• **Exercise description**:
From the data that follows, print exactly the lines starting at the one containing "hfov_deg: 67.3" and ending at the one containing "focal_mm: 5.1"; include both of them and nothing more.

• **Records for the task**:
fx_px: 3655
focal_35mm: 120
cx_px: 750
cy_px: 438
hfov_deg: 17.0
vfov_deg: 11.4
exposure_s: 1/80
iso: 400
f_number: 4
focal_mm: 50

--

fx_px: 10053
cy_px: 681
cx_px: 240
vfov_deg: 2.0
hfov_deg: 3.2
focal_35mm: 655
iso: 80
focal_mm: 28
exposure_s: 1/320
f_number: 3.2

...

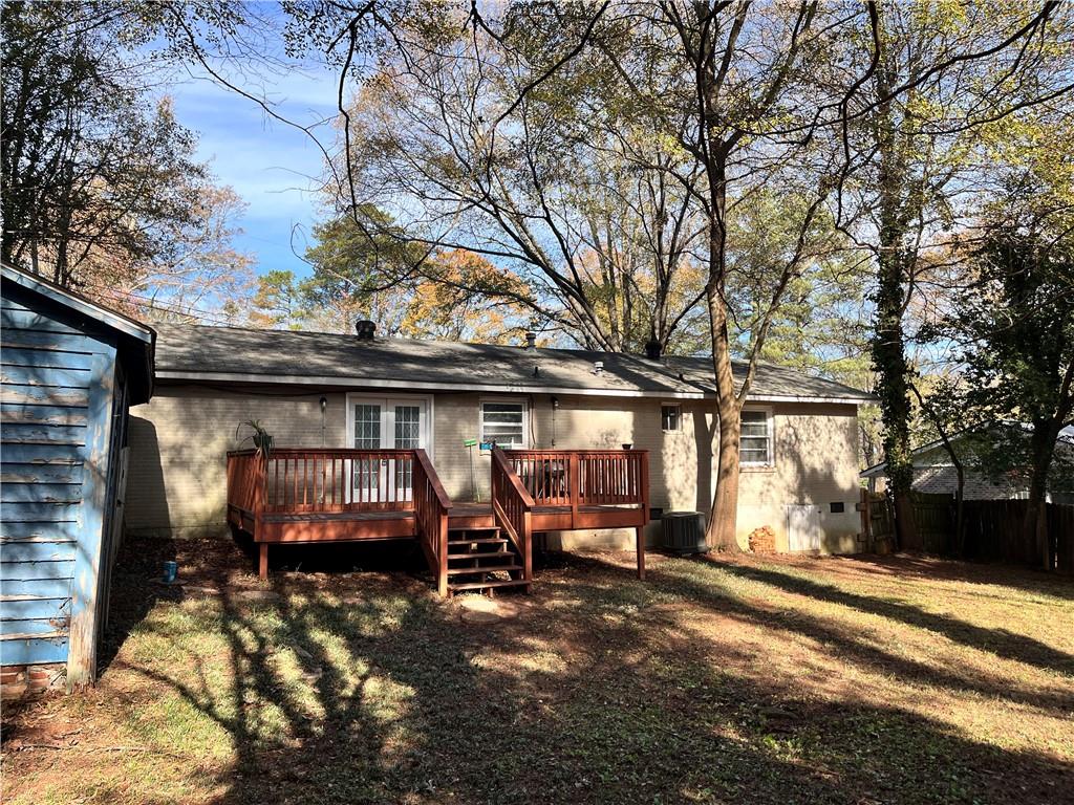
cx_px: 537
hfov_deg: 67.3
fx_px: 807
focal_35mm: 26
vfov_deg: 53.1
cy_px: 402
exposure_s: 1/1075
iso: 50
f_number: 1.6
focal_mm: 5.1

• **Your response**:
hfov_deg: 67.3
fx_px: 807
focal_35mm: 26
vfov_deg: 53.1
cy_px: 402
exposure_s: 1/1075
iso: 50
f_number: 1.6
focal_mm: 5.1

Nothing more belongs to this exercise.